Younger customers bring flexible demands to the equity release market

When the FCA implemented their mortgage market review, there was a distinct lack of clarity and guidelines around mortgage lending into retirement.

Steve Wilkie
12th May 2015
steve wilkie responsible equity release

MMR stipulates that affordability needs to be provable for the lifetime of the mortgage.

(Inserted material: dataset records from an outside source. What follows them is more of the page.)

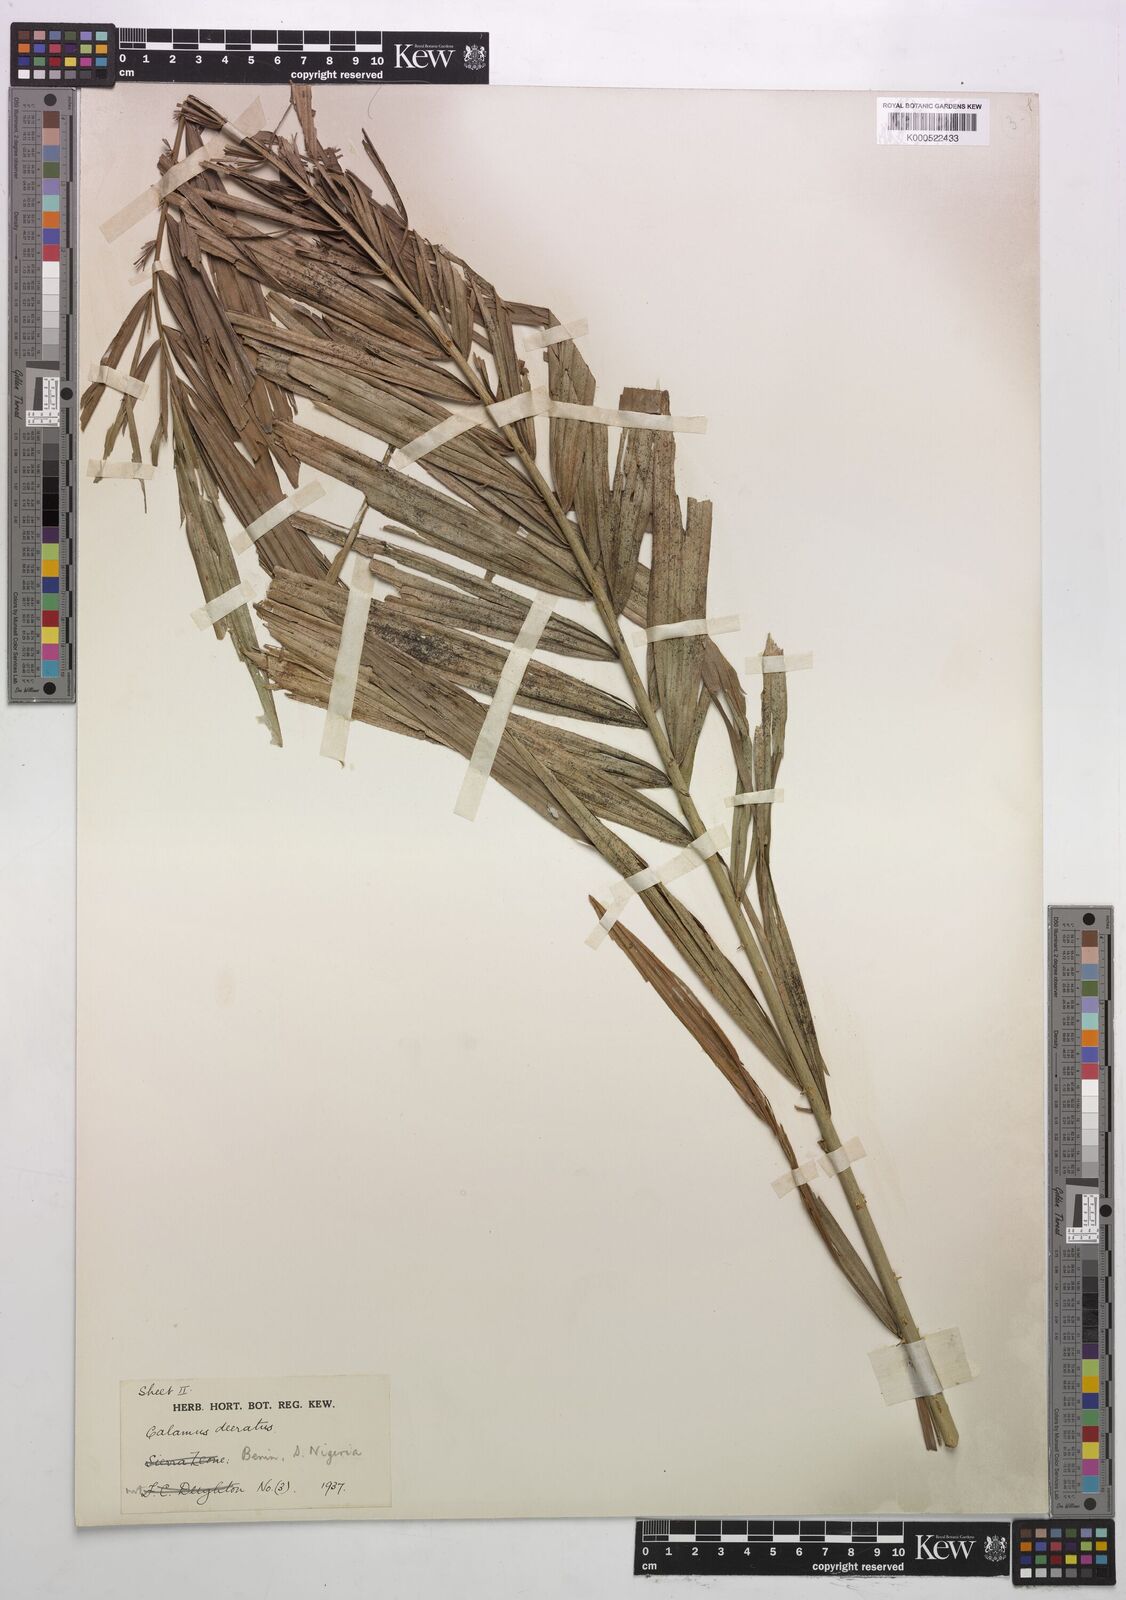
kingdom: Plantae
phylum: Tracheophyta
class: Liliopsida
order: Arecales
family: Arecaceae
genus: Calamus
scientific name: Calamus deerratus
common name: Rattan
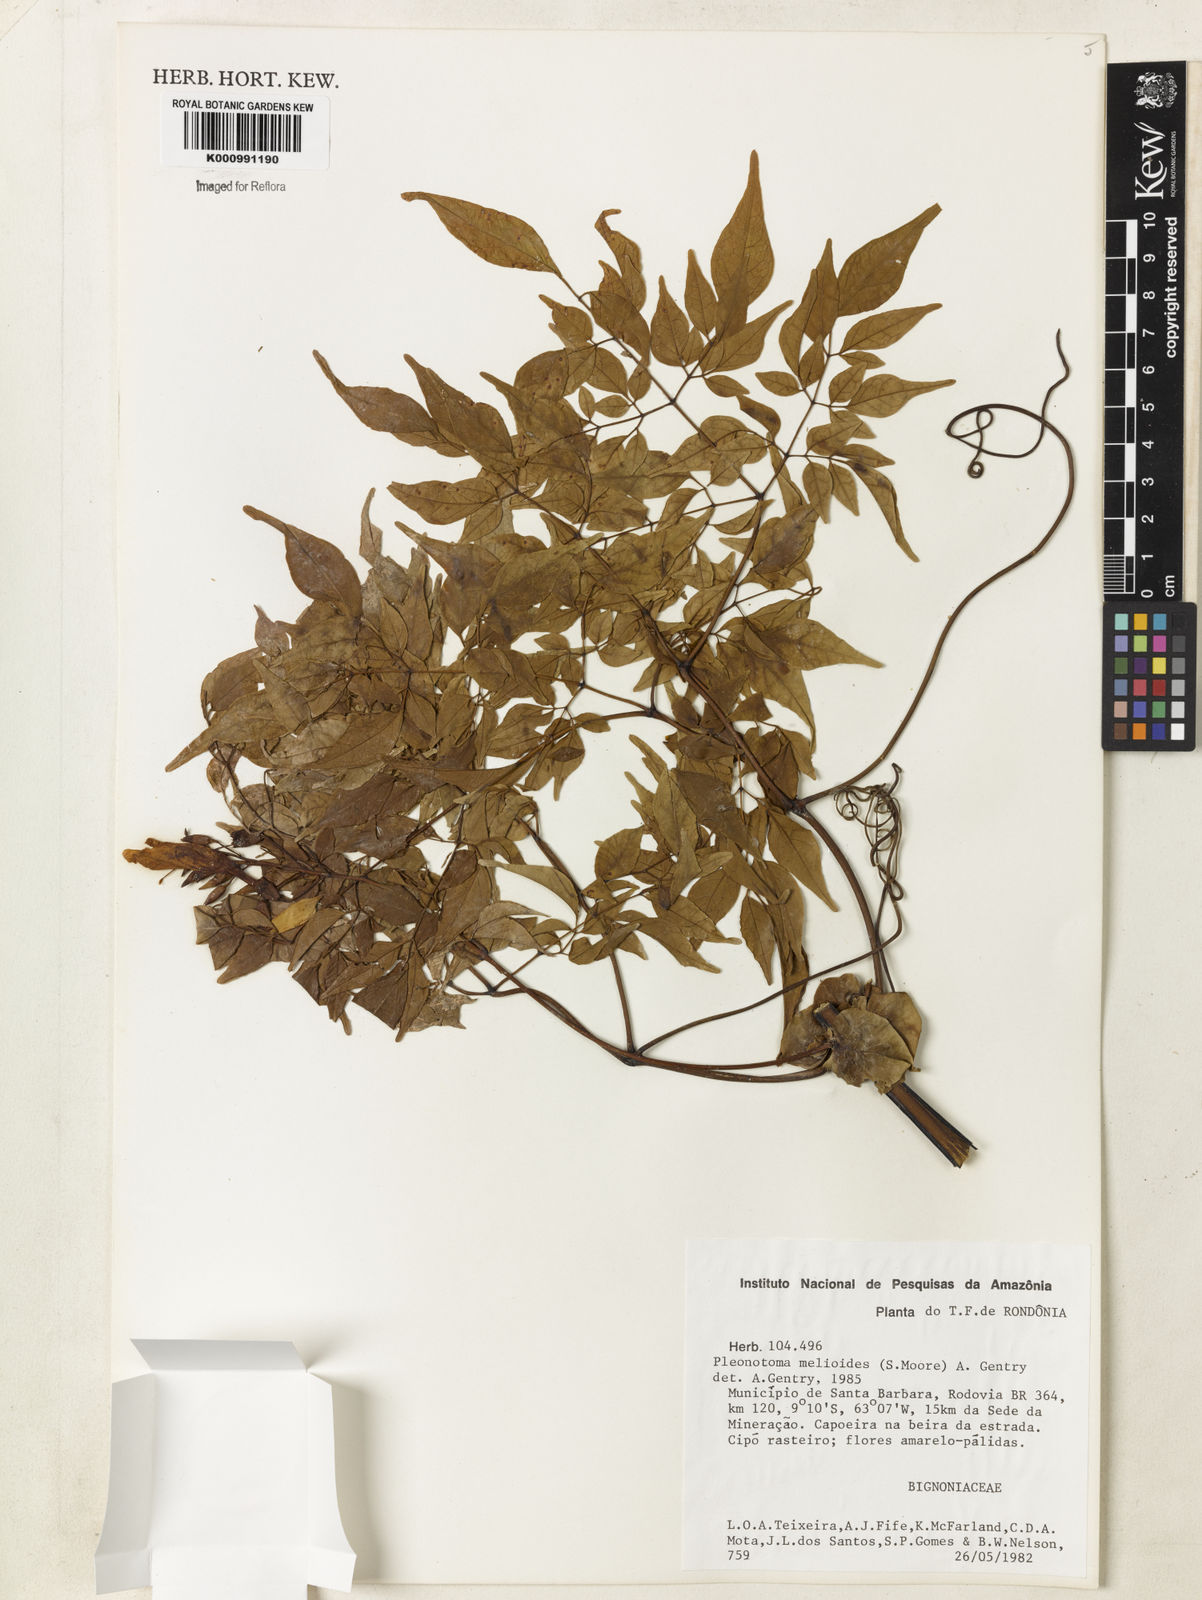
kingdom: Plantae
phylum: Tracheophyta
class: Magnoliopsida
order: Lamiales
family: Bignoniaceae
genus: Pleonotoma
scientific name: Pleonotoma melioides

With traditional annuities giving a fixed income for life, the affordability test would have been an easy calculation, albeit not always a positive one.
 
Now with the pension freedoms coming into effect, we expect to see more difficulty in proving a set income and even greater difficulty for borrowing into retirement.
 
It comes as no surprise that borrowers are looking towards more flexible solutions for lending into retirement, such as lifetime mortgages or secured loans.
 
Clearly, the warmth with which the chancellor’s new ‘sell your annuity for cash’ measures have been received highlights the demand for keeping your wealth on tap ready to use at a moment’s notice.
 
Lifetime mortgages are an effective tool to make your wealth more flexible. They have reacted to the changing demographics and client demands. Just as there is no typical retirement age anymore, neither is there a typical retirement plan.

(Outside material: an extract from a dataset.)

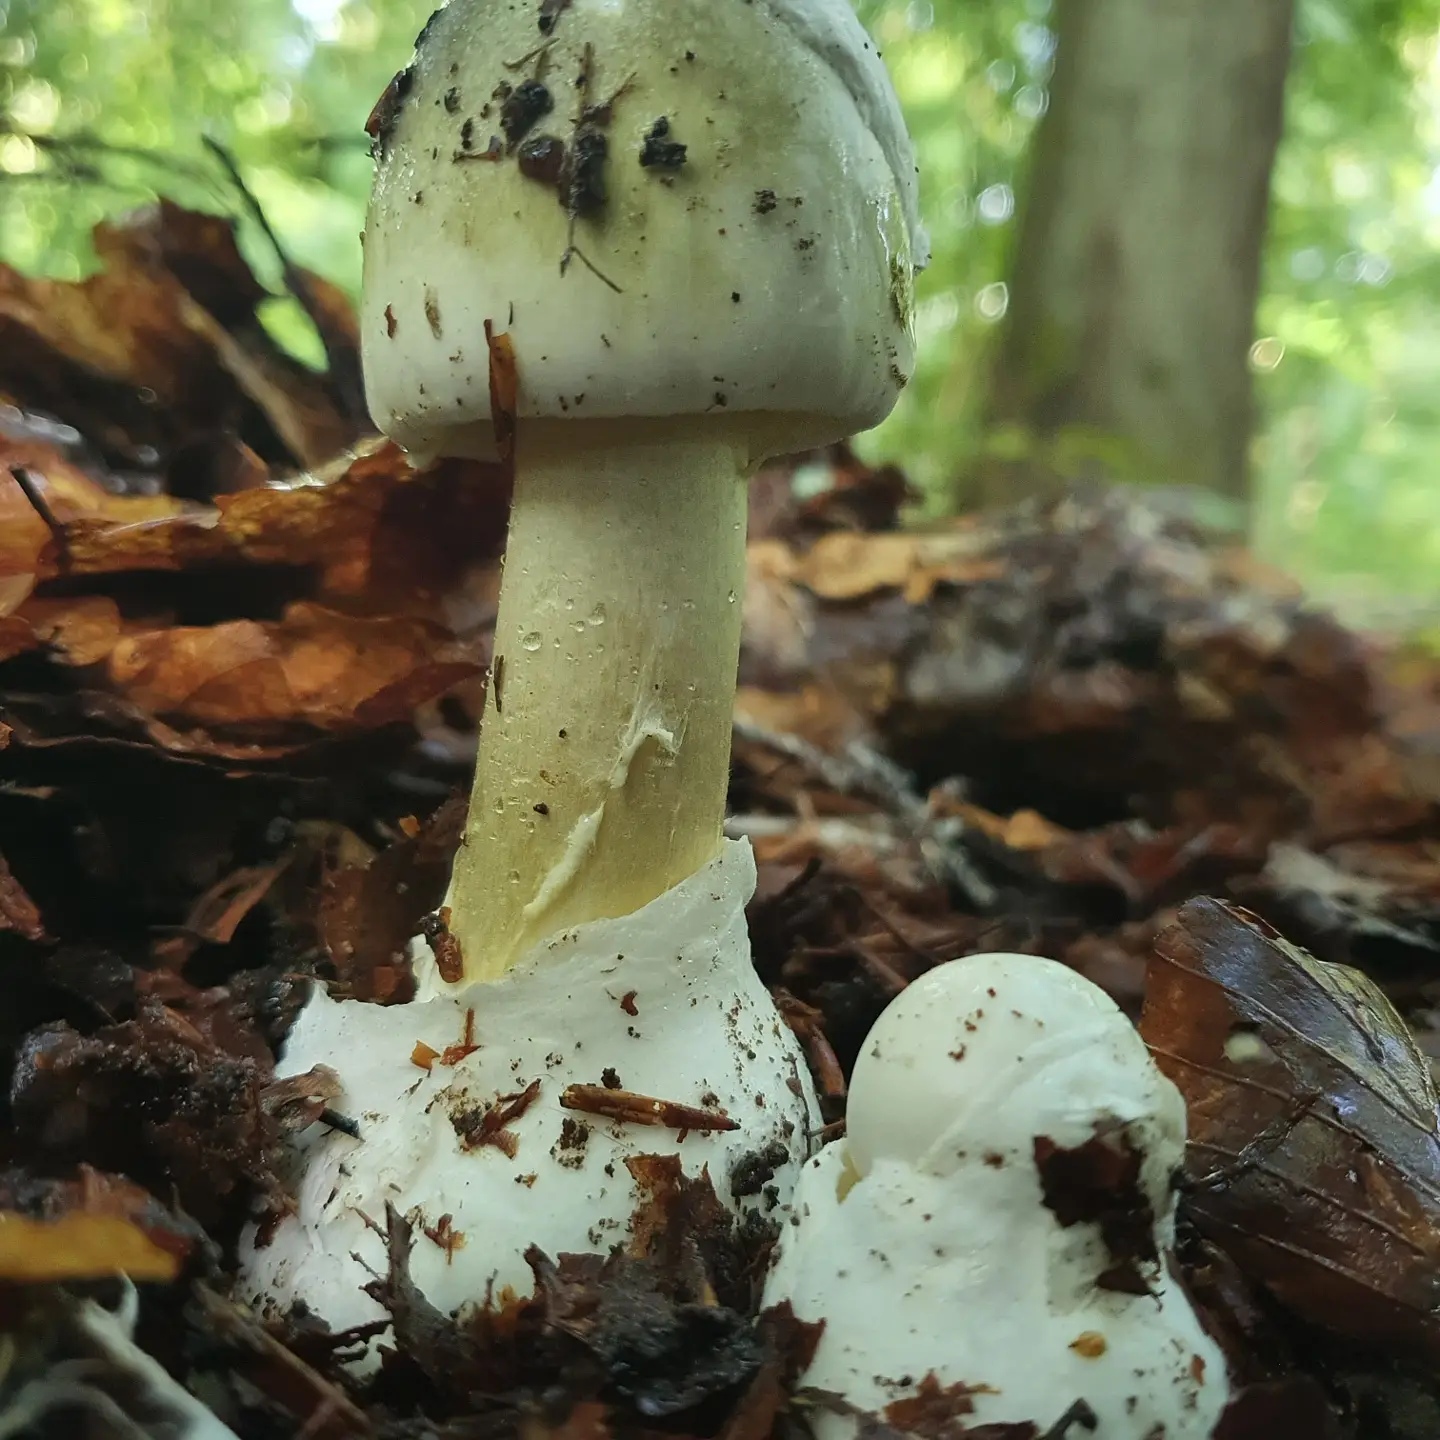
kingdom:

Some are living retirement day-to-day, through necessity or design, making a string of important choices as they go along.
 
In the past, marketing financial services products to retirees was easier because most followed a well-worn path. Now, products need to have the flexibility built-in so that the customer can dictate how they are used.
 
Younger clients want the flexibility to pay interest and so some plans now allow for that. On some plans, interest repayments are not compulsory meaning if you don’t pay the interest it just gets added to the loan. This way, they are not required to meet the same strict affordability criteria that are strangling mortgage lending into retirement.
 
In many cases, long-standing, relatively young customers with very little left on their mortgage balance are being refused term extensions because of a computer says no approach. There’s no grandfather clause for existing borrowers who have a good history with the lender.
 
It’s not only mortgage issues driving the uptake amongst younger customers. There is something of a price war ongoing at the moment with some historically rates. In a high-rate environment, younger borrowers may be inclined to wait before releasing equity to minimise the effect of interest-roll up over time. However, with rates as low as they are, many younger borrowers are seeing now as the time to take advantage.